Extracted page text data:

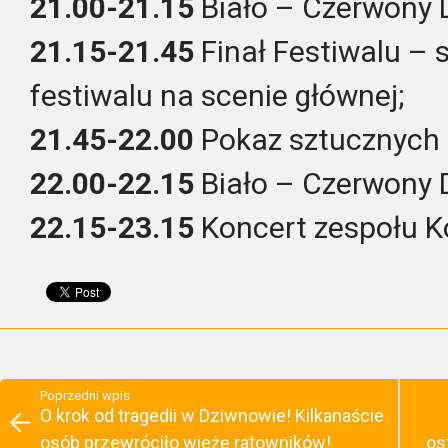
21.00-21.15
Biało – Czerwony 
21.15-21.45
Finał Festiwalu – 
festiwalu na scenie głównej;
21.45-22.00
Pokaz sztucznych 
22.00-22.15
Biało – Czerwony 
22.15-23.15
Koncert zespołu K
Poprzedni wpis
O krok od tragedii w Dziwnowie! Kilkanaście
osób przewróciło wieżę ratowników!
os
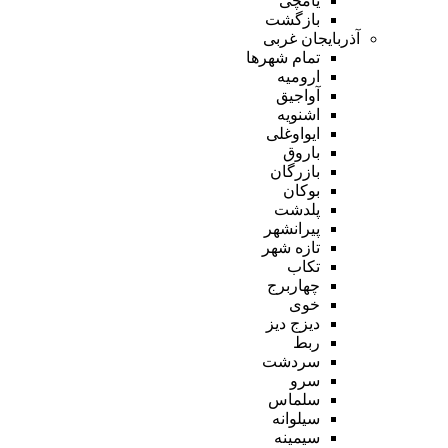
یامچی
بازگشت
آذربایجان غربی
تمام شهر‌ها
ارومیه
آواجیق
اشنویه
ایواوغلی
باروق
بازرگان
بوکان
پلدشت
پیرانشهر
تازه شهر
تکاب
چهاربرج
خوی
دیزج دیز
ربط
سردشت
سرو
سلماس
سیلوانه
سیمینه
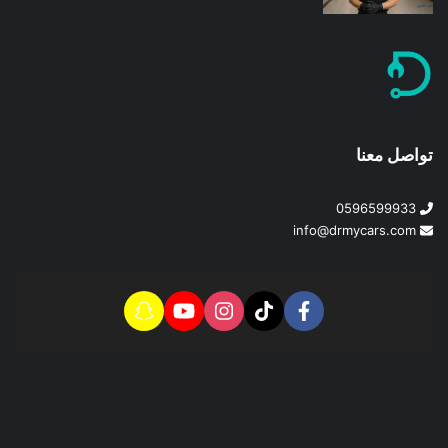
تواصل معنا
0596599933
info@drmycars.com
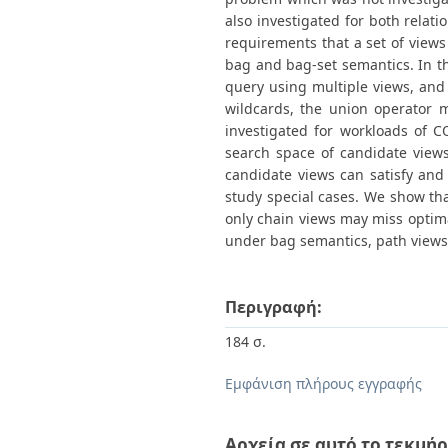
also investigated for both relati
requirements that a set of views
bag and bag-set semantics. In t
query using multiple views, and
wildcards, the union operator m
investigated for workloads of C
search space of candidate views
candidate views can satisfy and 
study special cases. We show th
only chain views may miss optimal
under bag semantics, path views 
Περιγραφή:
184 σ.
Εμφάνιση πλήρους εγγραφής
Αρχεία σε αυτό το τεκμήρ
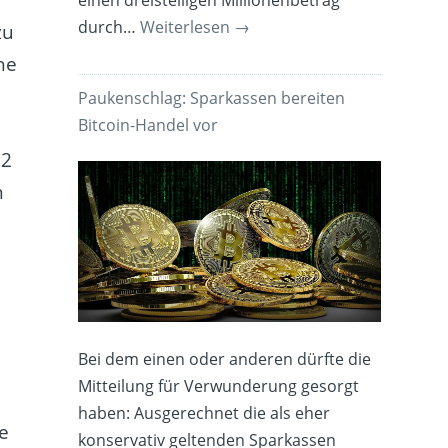
einen dreistelligen Millionenbetrag
durch…
Weiterlesen
→
zu
he
Paukenschlag: Sparkassen bereiten
Bitcoin-Handel vor
d
12
n
Bei dem einen oder anderen dürfte die
Mitteilung für Verwunderung gesorgt
haben: Ausgerechnet die als eher
e
konservativ geltenden Sparkassen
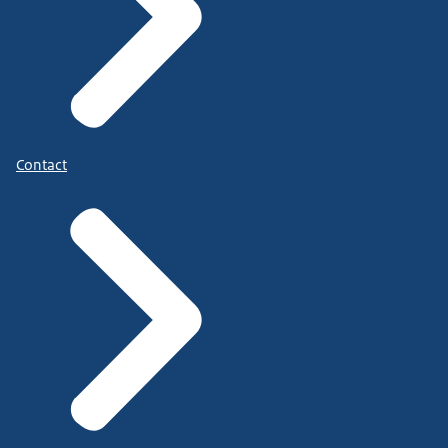
Contact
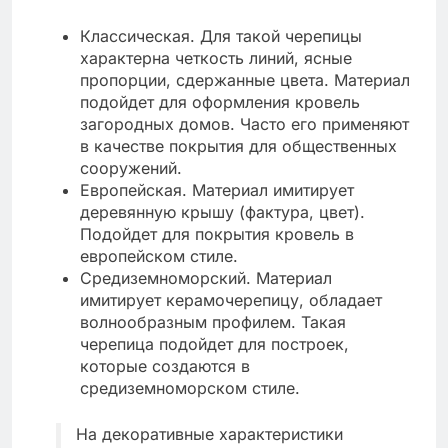
Классическая. Для такой черепицы
характерна четкость линий, ясные
пропорции, сдержанные цвета. Материал
подойдет для оформления кровель
загородных домов. Часто его применяют
в качестве покрытия для общественных
сооружений.
Европейская. Материал имитирует
деревянную крышу (фактура, цвет).
Подойдет для покрытия кровель в
европейском стиле.
Средиземноморский. Материал
имитирует керамочерепицу, обладает
волнообразным профилем. Такая
черепица подойдет для построек,
которые создаются в
средиземноморском стиле.
На декоративные характеристики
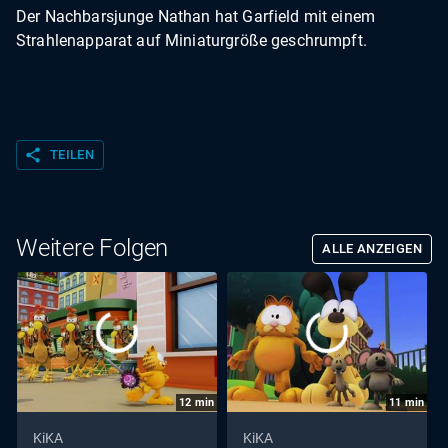
Der Nachbarsjunge Nathan hat Garfield mit einem
Strahlenapparat auf Miniaturgröße geschrumpft.
share
TEILEN
Weitere Folgen
ALLE ANZEIGEN
12
min
11
min
KiKA
KiKA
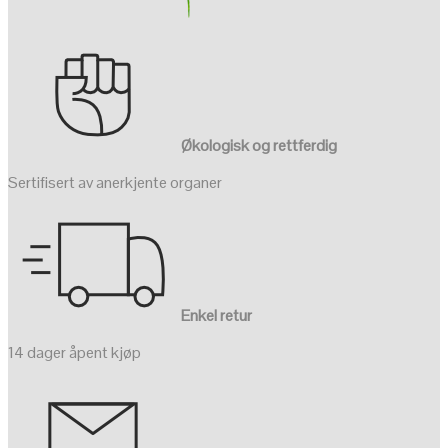
Økologisk og rettferdig
Sertifisert av anerkjente organer
Enkel retur
14 dager åpent kjøp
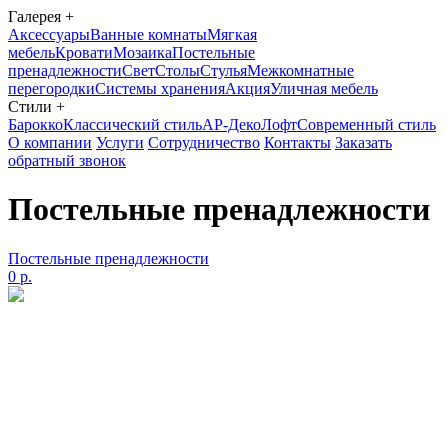
Галерея
+
Аксессуары
Ванные комнаты
Мягкая
мебель
Кровати
Мозаика
Постельные
пренадлежности
Свет
Столы
Стулья
Межкомнатные
перегородки
Системы хранения
Акция
Уличная мебель
Стили
+
Барокко
Классический стиль
АР-Деко
Лофт
Современный стиль
О компании
Услуги
Сотрудничество
Контакты
Заказать
обратный звонок
Постельные пренадлежности
Постельные пренадлежности
0 р.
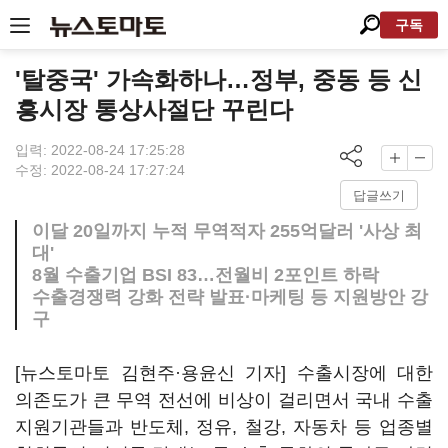
구독
'탈중국' 가속화하나…정부, 중동 등 신
흥시장 통상사절단 꾸린다
입력: 2022-08-24 17:25:28
수정: 2022-08-24 17:27:24
답글쓰기
이달 20일까지 누적 무역적자 255억달러 '사상 최
대'
8월 수출기업 BSI 83…전월비 2포인트 하락
수출경쟁력 강화 전략 발표·마케팅 등 지원방안 강
구
[뉴스토마토 김현주·용윤신 기자] 수출시장에 대한
의존도가 큰 무역 전선에 비상이 걸리면서 국내 수출
지원기관들과 반도체, 정유, 철강, 자동차 등 업종별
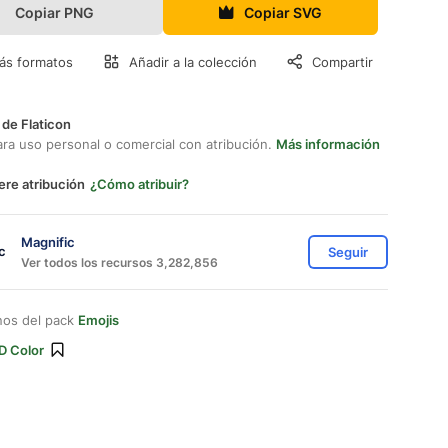
Copiar PNG
Copiar SVG
ás formatos
Añadir a la colección
Compartir
 de Flaticon
ara uso personal o comercial con atribución.
Más información
ere atribución
¿Cómo atribuir?
Magnific
Seguir
Ver todos los recursos 3,282,856
nos del pack
Emojis
D Color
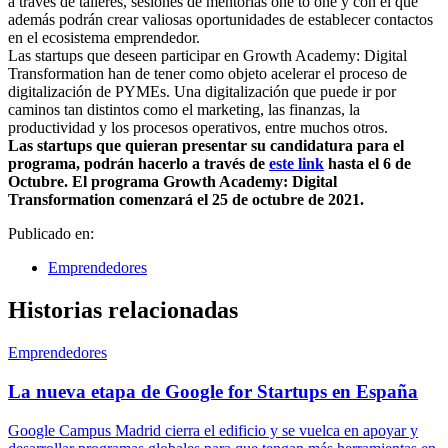
a través de talleres, sesiones de mentorías one to one y con el que
además podrán crear valiosas oportunidades de establecer contactos
en el ecosistema emprendedor.
Las startups que deseen participar en Growth Academy: Digital
Transformation han de tener como objeto acelerar el proceso de
digitalización de PYMEs. Una digitalización que puede ir por
caminos tan distintos como el marketing, las finanzas, la
productividad y los procesos operativos, entre muchos otros.
Las startups que quieran presentar su candidatura para el
programa, podrán hacerlo a través de
este link
hasta el 6 de
Octubre. El programa Growth Academy: Digital
Transformation comenzará el 25 de octubre de 2021.
Publicado en:
Emprendedores
Historias relacionadas
Emprendedores
La nueva etapa de Google for Startups en España
Google Campus Madrid cierra el edificio y se vuelca en apoyar y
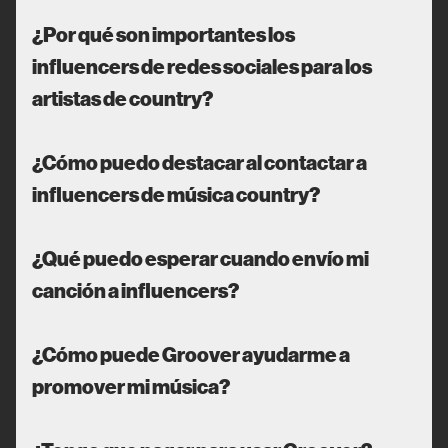
¿Por qué son importantes los
influencers de redes sociales para los
artistas de country?
¿Cómo puedo destacar al contactar a
influencers de música country?
¿Qué puedo esperar cuando envío mi
canción a influencers?
¿Cómo puede Groover ayudarme a
promover mi música?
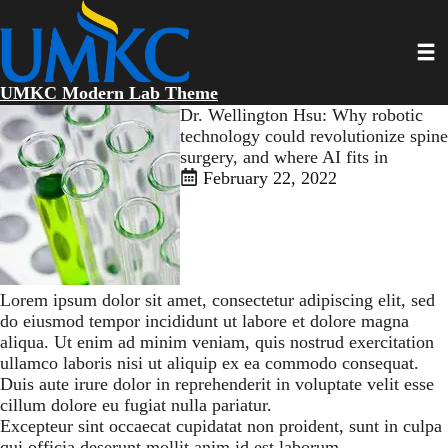
Skip
to
Toggl
main
content
UMKC Modern Lab Theme
Dr. Wellington Hsu: Why robotic
technology could revolutionize spine
surgery, and where AI fits in
February 22, 2022
Lorem ipsum dolor sit amet, consectetur adipiscing elit, sed
do eiusmod tempor incididunt ut labore et dolore magna
aliqua. Ut enim ad minim veniam, quis nostrud exercitation
ullamco laboris nisi ut aliquip ex ea commodo consequat.
Duis aute irure dolor in reprehenderit in voluptate velit esse
cillum dolore eu fugiat nulla pariatur.
Excepteur sint occaecat cupidatat non proident, sunt in culpa
qui officia deserunt mollit anim id est laborum.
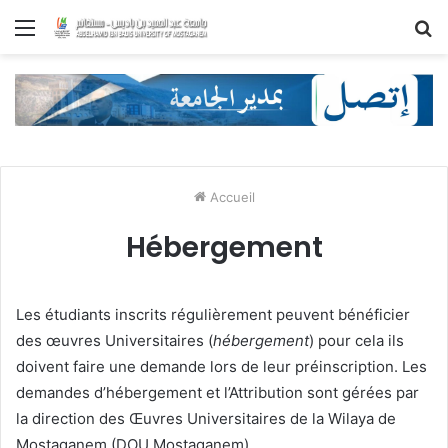
Menu
R
Accueil
Hébergement
Les étudiants inscrits régulièrement peuvent bénéficier
des œuvres Universitaires (
hébergement
) pour cela ils
doivent faire une demande lors de leur préinscription. Les
demandes d’hébergement et l’Attribution sont gérées par
la direction des Œuvres Universitaires de la Wilaya de
Mostaganem (DOU Mostaganem).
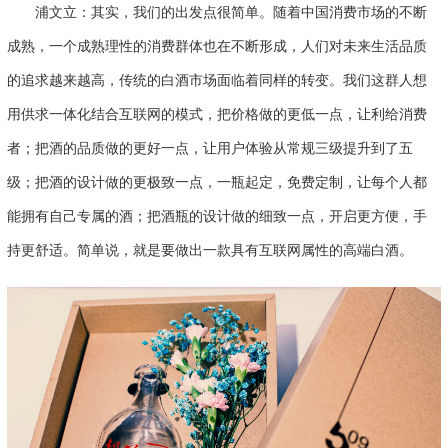
浦文立：其实，我们的出发点很简单。随着中国消费市场的不断
成熟，一个成熟理性的消费群体也在不断形成，人们对未来生活品质
的追求越来越高，传统的白酒市场面临着同样的转变。我们这群人想
用供求一体化结合互联网的模式，把价格做的更低一点，让利给消费
者；把酒的品质做的更好一点，让用户体验从常规三级提升到了五
级；把酒的设计做的更极致一点，一瓶起定，免费定制，让每个人都
能拥有自己专属的酒；把酒瓶的设计做的细致一点，开启更方便，手
持更舒适。简单说，就是要做出一款具有互联网属性的高端白酒。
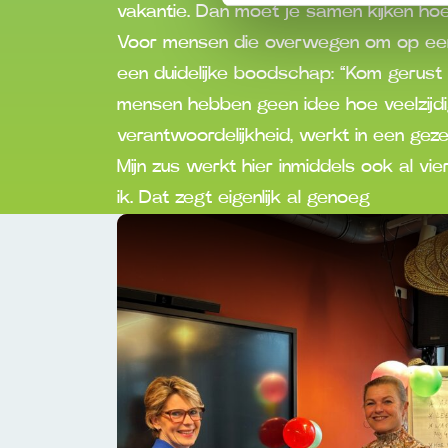
vakantie. Dan moet je samen kijken hoe 
Voor mensen die overwegen om op een
een duidelijke boodschap: “Kom gerust
mensen hebben geen idee hoe veelzijdig 
verantwoordelijkheid, werkt in een geze
Mijn zus werkt hier inmiddels ook al vier
ik. Dat zegt eigenlijk al genoeg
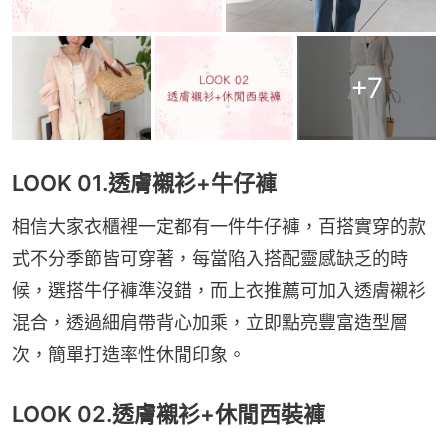
+
7
LOOK 01.透膚襯衫+牛仔褲
相信大家衣櫃裡一定都有一件牛仔褲，百搭實穿的款
式不分季節皆可穿著，每當陷入搭配靈感缺乏的時
候，選搭牛仔褲準沒錯，而上衣推薦可加入透膚襯衫
混合，透過細肩帶背心加乘，立即點亮豐富造型層
次，簡單打造率性休閒印象。
LOOK 02.透膚襯衫+休閒西裝褲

ACTIVITY:
Report how many lines in this data include the string "Google", and nothing else.

RESPONSE BOX:
2